О мастерах старинных 1714 – 1812 Шкловский Виктор
Широкие улицы шахты тянулись на много верст, от них в сторону уходили низкие лазы. В лазах тоже ползали люди, – очевидно, каменный уголь рубили лежа.
Сабакин увидел: в одном лазе полз рабочий и тащил ящик, прикрепив его к себе цепью. Он полз на четвереньках; вот он выполз, – это был мальчик лет восьми.
Дороги наверх для рабочих шли по ряду лестниц с редкими площадками. Подыматься трудно. А носильщицы-девочки подымались с углем; уголь они несли за спиной в корзинах, а то, что не помещалось в корзине, глыбами клали себе на голову. Носильщицы так привыкли к труду, что каменный уголь редко падал вниз и глыбы почти никогда никого не ранили.
Без груза редко кто подымался.
Было не холодно, но сыро и темно. Тьма была чуть-чуть разбавлена редкими огнями.
Сабакин ползал и лазил по шахте.
Надсмотрщик напомнил ему:
– Я дам вам провожатого к выходу. Надеюсь, вы всем довольны? У нас одна из самых глубоких шахт в Англии! Обратите внимание, сэр: мы ничего не берем с рабочих за то, что они живут у нас в шахте. Правда, нары и перегородки они делают сами, покупая материал у нас… Роберт, ваш провожатый, живет здесь уже сорок пять лет.
При свете камина и свечей в комнате надсмотрщика Сабакин рассмотрел своего спутника.
Это был спокойный и, очевидно, очень старый человек. Борода его казалась рыжеватой. Он шел рядом с Сабакиным спокойно, как слепая лошадь.
Путь был долог и преграждался воротами. Около каждых ворот дежурил в темноте мальчик лет девяти – десяти – по сигналу он открывал створки. Тогда навстречу дул ветер. Потом мальчик запирал створки и оставался один во тьме.

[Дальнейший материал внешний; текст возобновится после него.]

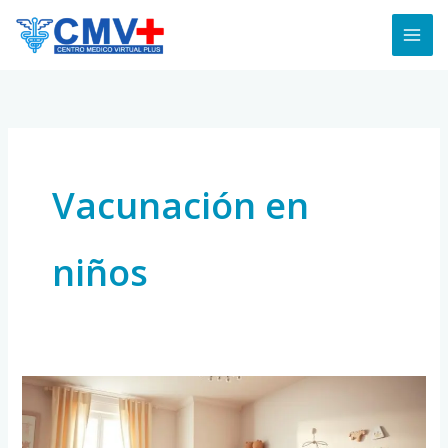
Skip
to
content
Vacunación en
niños
10
Consejos
Clave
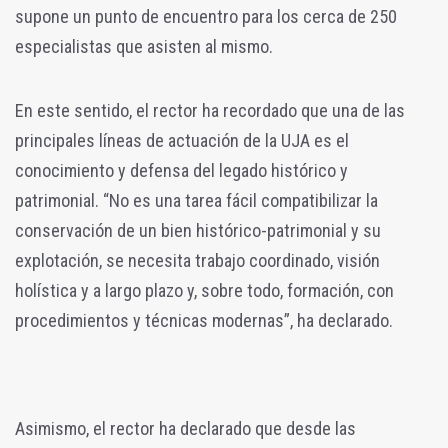
supone un punto de encuentro para los cerca de 250
especialistas que asisten al mismo.
En este sentido, el rector ha recordado que una de las
principales líneas de actuación de la UJA es el
conocimiento y defensa del legado histórico y
patrimonial. “No es una tarea fácil compatibilizar la
conservación de un bien histórico-patrimonial y su
explotación, se necesita trabajo coordinado, visión
holística y a largo plazo y, sobre todo, formación, con
procedimientos y técnicas modernas”, ha declarado.
Asimismo, el rector ha declarado que desde las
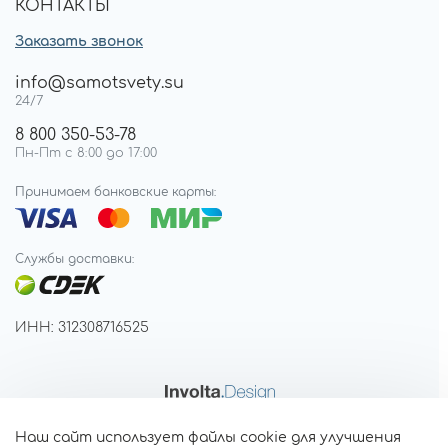
КОНТАКТЫ
Заказать звонок
info@samotsvety.su
24/7
8 800 350-53-78
Пн-Пт с 8:00 до 17:00
Принимаем банковские карты:
Службы доставки:
ИНН: 312308716525
Наш сайт использует файлы cookie для улучшения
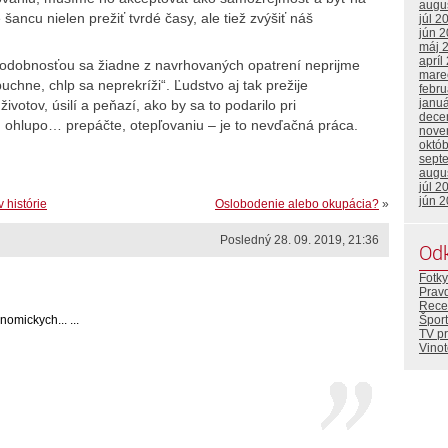
augu
ncu nielen prežiť tvrdé časy, ale tiež zvýšiť náš
júl 2
jún 
máj 
apríl
odobnosťou sa žiadne z navrhovaných opatrení neprijme
mare
chne, chlp sa neprekríži“. Ľudstvo aj tak prežije
febr
janu
životov, úsilí a peňazí, ako by sa to podarilo pri
dece
 ohlupo… prepáčte, otepľovaniu – je to nevďačná práca.
nove
októ
sept
augu
júl 2
jún 
 histórie
Oslobodenie alebo okupácia?
»
Posledný 28. 09. 2019, 21:36
Od
Fotky
Prav
Rece
omickych... ...
Šport
TV p
Vino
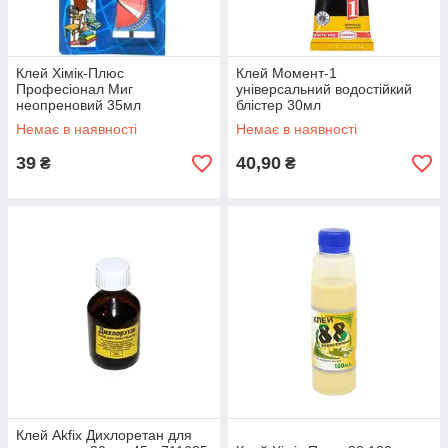
Клей Хімік-Плюс
Клей Момент-1
Професіонал Миг
універсальний водостійкий
неопреновий 35мл
блістер 30мл
Немає в наявності
Немає в наявності
39
40,90
₴
₴
Клей Akfix Дихлоретан для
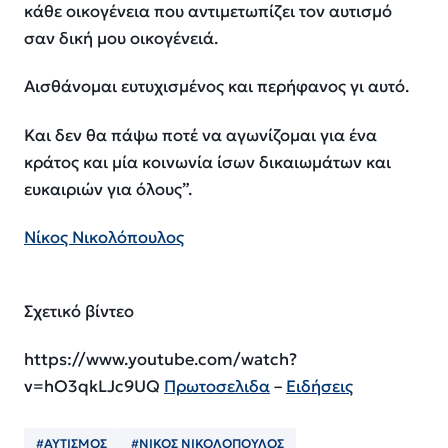
κάθε οικογένεια που αντιμετωπίζει τον αυτισμό
σαν δική μου οικογένειά.
Αισθάνομαι ευτυχισμένος και περήφανος γι αυτό.
Και δεν θα πάψω ποτέ να αγωνίζομαι για ένα
κράτος και μία κοινωνία ίσων δικαιωμάτων και
ευκαιριών για όλους”.
Νίκος Νικολόπουλος
Σχετικό βίντεο
https://www.youtube.com/watch?
v=hO3qkLJc9UQ
Πρωτοσελιδα
–
Ειδήσεις
#ΑΥΤΙΣΜΟΣ
#ΝΙΚΟΣ ΝΙΚΟΛΟΠΟΥΛΟΣ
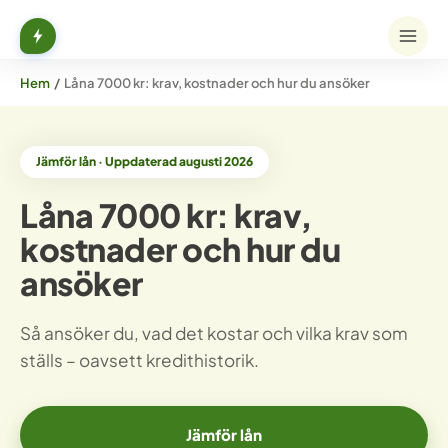
Hem
/
Låna 7000 kr: krav, kostnader och hur du ansöker
Jämför lån · Uppdaterad augusti 2026
Låna 7000 kr: krav,
kostnader och hur du
ansöker
Så ansöker du, vad det kostar och vilka krav som
ställs – oavsett kredithistorik.
Jämför lån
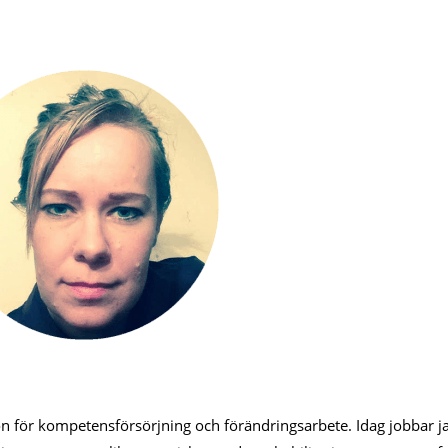
n för kompetensförsörjning och förändringsarbete. Idag jobbar j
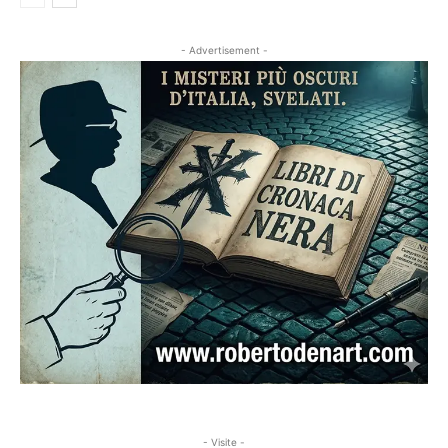
- Advertisement -
- Visite -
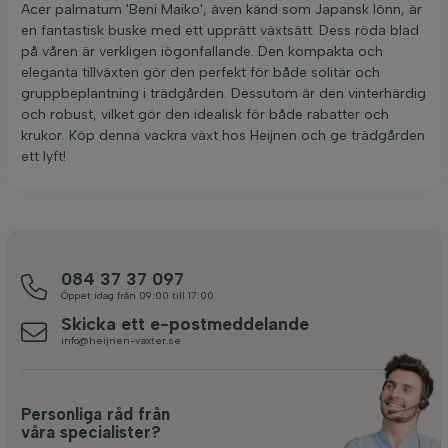
Acer palmatum 'Beni Maiko', även känd som Japansk lönn, är
en fantastisk buske med ett upprätt växtsätt. Dess röda blad
på våren är verkligen iögonfallande. Den kompakta och
eleganta tillväxten gör den perfekt för både solitär och
gruppbeplantning i trädgården. Dessutom är den vinterhärdig
och robust, vilket gör den idealisk för både rabatter och
krukor. Köp denna vackra växt hos Heijnen och ge trädgården
ett lyft!
084 37 37 097
Öppet idag från 09:00 till 17:00
Skicka ett e-postmeddelande
info@heijnen-vaxter.se
Personliga råd från
våra specialister?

– Сколько вы зарабатываете, господин Роберт? – спросил Сабакин.
– Я старый человек, – уклончиво ответил провожатый, – и не хочу быть выброшенным на землю. Я никогда не жалуюсь.

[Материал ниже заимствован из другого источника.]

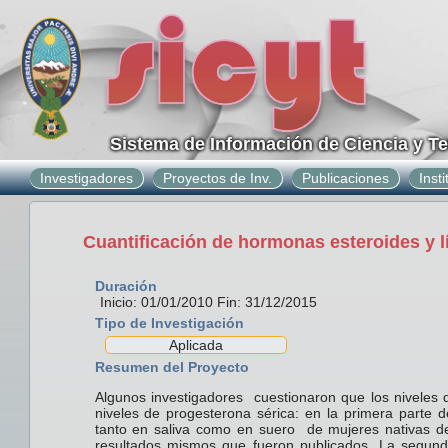
Sistema de Información de Ciencia y T
Investigadores
Proyectos de Inv.
Publicaciones
Inst
Cuantificación de hormonas esteroides y l
Duración
Inicio: 01/01/2010 Fin: 31/12/2015
Tipo de Investigación
Aplicada
Resumen del Proyecto
Algunos investigadores cuestionaron que los niveles 
niveles de progesterona sérica: en la primera parte 
tanto en saliva como en suero de mujeres nativas de
resultados mismos que fueron publicados. La segunda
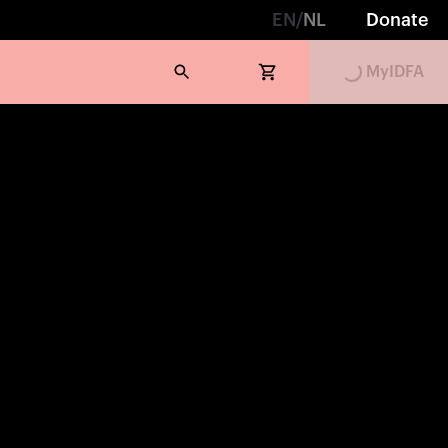
EN
/
NL
Donate
MyIDFA
Loading...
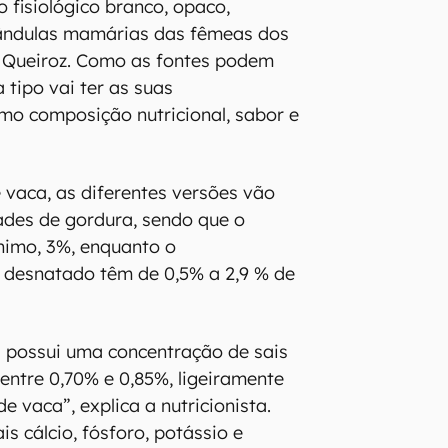
do fisiológico branco, opaco,
lândulas mamárias das fêmeas dos
e Queiroz. Como as fontes podem
a tipo vai ter as suas
omo composição nutricional, sabor e
e vaca, as diferentes versões vão
ades de gordura, sendo que o
ínimo, 3%, enquanto o
 desnatado têm de 0,5% a 2,9 % de
ra possui uma concentração de sais
 entre 0,70% e 0,85%, ligeiramente
de vaca”, explica a nutricionista.
s cálcio, fósforo, potássio e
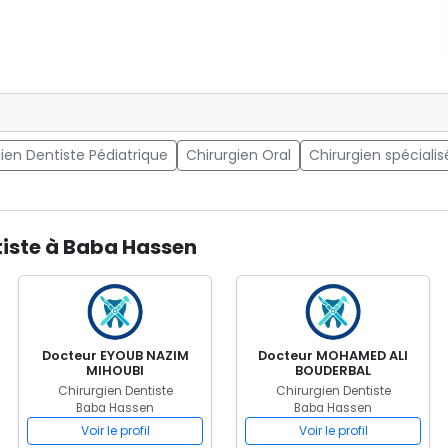
ien Dentiste Pédiatrique
Chirurgien Oral
Chirurgien spécialis
tiste à Baba Hassen
Docteur EYOUB NAZIM
Docteur MOHAMED ALI
MIHOUBI
BOUDERBAL
Chirurgien Dentiste
Chirurgien Dentiste
Baba Hassen
Baba Hassen
Voir le profil
Voir le profil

– Разве вам не скучно и не боязно жить всегда под землей?
– Я привык. Я не боюсь… Нет, я боюсь, я боюсь остаться под открытым небом, уважаемый сэр! Я стар и сед.

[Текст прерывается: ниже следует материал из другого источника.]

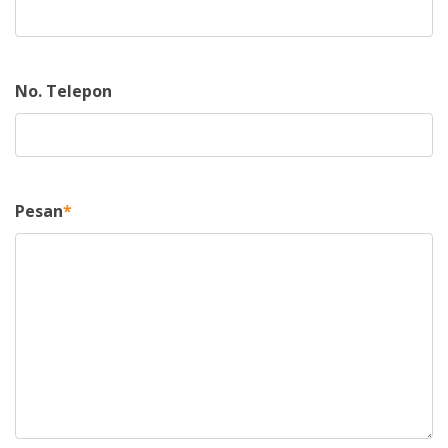
No. Telepon
Pesan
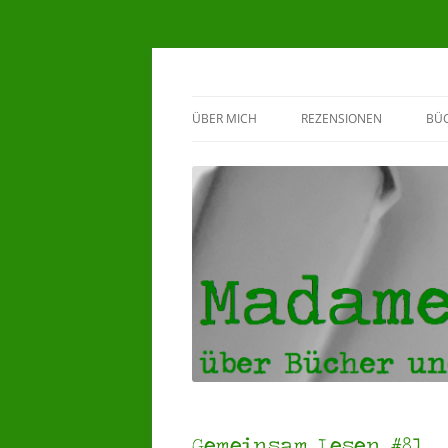
Madame Klappente
ÜBER MICH
REZENSIONEN
BÜ
BEWERTUNGSSYSTEM
G
♥HERZENSBÜCHER ♥
5 STERNE REZENSIONEN
4 STERNE REZENSIONEN
3 STERNE REZENSIONEN
Gemeinsam Lesen #81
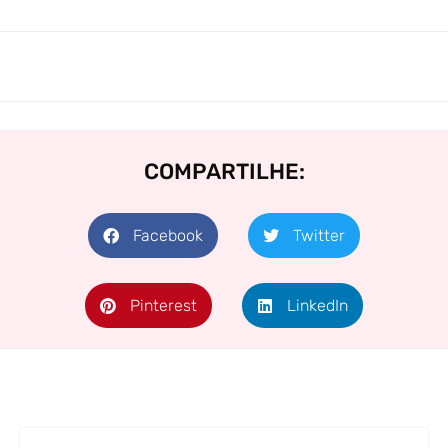
COMPARTILHE:
Facebook
Twitter
Pinterest
LinkedIn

– Ваша борода еще не седа, Роберт.
– Она седа, но заржавела. Это след железа, сэр.
– К глубокой старости седина действительно желтеет, милый.
– Если хотите, понюхайте мою бороду – она достопримечательность и пахнет старым железом. О ней можно потом рассказывать.
– Расскажите сейчас, пока мы идем.
– Борода моя заржавела, и жалко, что ржавчина с нее сходит. Вы иностранец и не знаете, что мы, рабочие шахт, недавно еще носили ошейники с фамилиями хозяев.
– Это, Роберт, невозможное дело.
– Я носил ошейник с восьми лет до пятидесяти девяти. Трижды менялась на нем фамилия владельцев. Ошейники носили мы все, рабочие шахты и соляных копей. Выросла, поржавела, потом поседела под ржавчиной моя борода, но господа в парламенте – это было в тысяча семьсот семьдесят пятом году – решили, что ошейники надо снять.
– Все же сообразили люди!
– Да, говорили, что люди сверху идут в ошейник неохотно, а шахтам нужно много рук. На проведение этого закона дали двенадцать лет. В соляных копях многие еще ходят в ошейниках, но меня заставили снять мое железо до срока, и меня, может быть, закопают в уголь с белой бородой.
– Значит, пришла справедливость и под землю?
– О милостивый государь мой, я боюсь господской справедливости. Человека в ошейнике нельзя было уволить из шахты. Мне холодно без ошейника, добрый господин. Нищие должны содержаться советами приходов, и мне не позволят жить наверху, где хватает своих нищих. Если все будет благополучно, меня зароют когда-нибудь здесь.
– Сколько же вы зарабатываете?
– Если вы хотите дать мне шиллинг, сэр, то дайте. Уверяю вас, что хотя и ничего не плачу за помещение, но после того, как я покупаю хлеб и сыр, я уже не боюсь потерять деньги.
Открылись ворота. На дне второй шахты серел свет. Здесь каменного угля не жгли. Этот ствол предназначался для входа свежего воздуха.
Легкая корзина приняла тверяка. Слегка качаясь, подымалась она вверх. В светлеющем небе исчезли звезды.
Лев Фомич заглядывал вверх. Вот показались солнечные отблески на бревнах сруба, вот оно само, солнышко, и синее небо, и как хорошо пахнет полем!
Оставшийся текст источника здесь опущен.